Number of active threads for bulk thread_pool is equal to number of shards to which write is happening and not a single bulk request

Number of active threads for bulk thread_pool is equal to number of shards to which write is happening and not a single bulk request.

My understanding was that , active threads in thread_pool = number of concurrent bulk requests.
But seems this is equals to the number of shards to which write happens.
We have a bulk where we are writing to multiple indices in a single bulk request and it seems to exceed active threads + queue size and finally hitting rejection , even though we have only 1 bulk request in parallel.

Is my observation wrong or is Elasticsearch working like this ?

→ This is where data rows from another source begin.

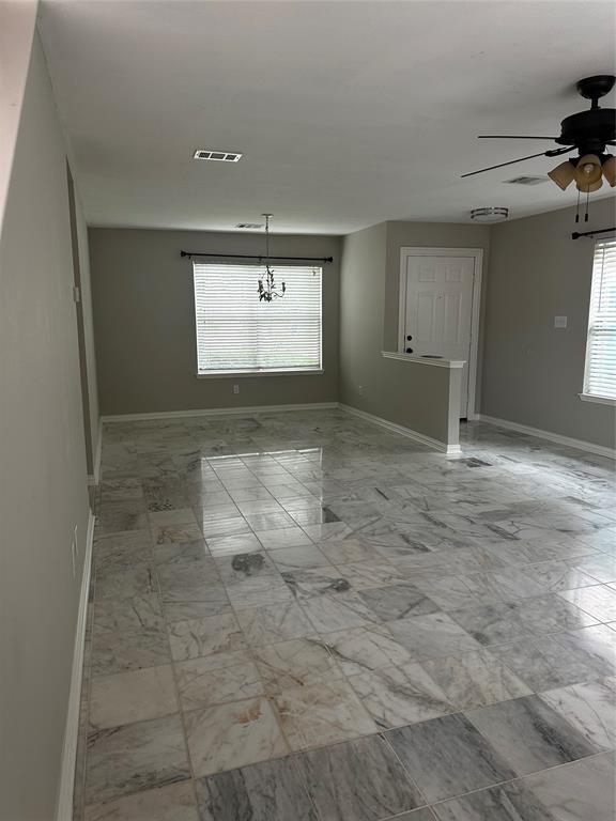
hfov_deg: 56.8
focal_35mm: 24
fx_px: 569
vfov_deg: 71.6
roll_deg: -1.2
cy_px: 410
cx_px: 308
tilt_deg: -8.0
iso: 160
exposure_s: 1/60
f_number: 1.78
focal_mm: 6.86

Seems that is how Elasticsearch works and it is well documented - https://www.elastic.co/blog/why-am-i-seeing-bulk-rejections-in-my-elasticsearch-cluster

But what should be done in instance where I have a bulk which writes to multiple indices ? Number of shards can be of very huge number.

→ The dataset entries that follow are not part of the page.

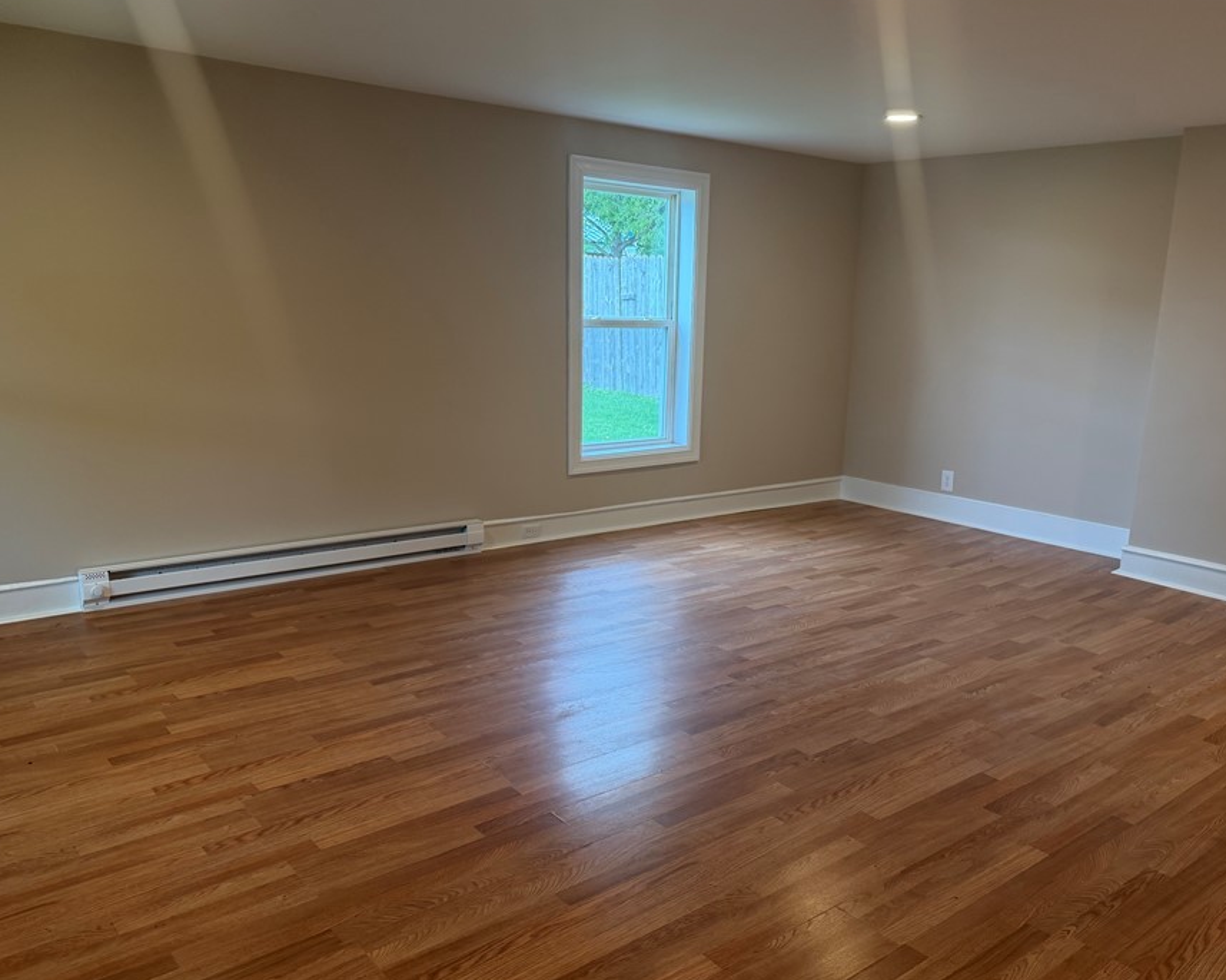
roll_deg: -2.2
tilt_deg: -12.5
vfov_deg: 51.5
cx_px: 687
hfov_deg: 62.0
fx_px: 1016
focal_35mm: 28
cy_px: 528
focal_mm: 6.76
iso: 200
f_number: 1.78
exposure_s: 1/120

What is the use case? How many indices and shards do you have? What is your sharding strategy as you end up writing to so many shards in a single bulk request?

If you have a very large number of shards in your cluster, you may also benefit from this blog post.

Well , lets assume I have like 50 indices with 5 shards each. Inside my bulk request , each request can go to a different index , which means that number of active threads = concurrency Multiplied by ( number of shards to which write happens ) which could be 1 * 250 ( worst case , I am writing to all shards ).
Some of the index requests will fail for sure.

If all shards are on a single node that could end up exceeding the queue size. If you can reduce the number of shards per index this would improve. Do you need 5 shards per index?

This topic was automatically closed 28 days after the last reply. New replies are no longer allowed.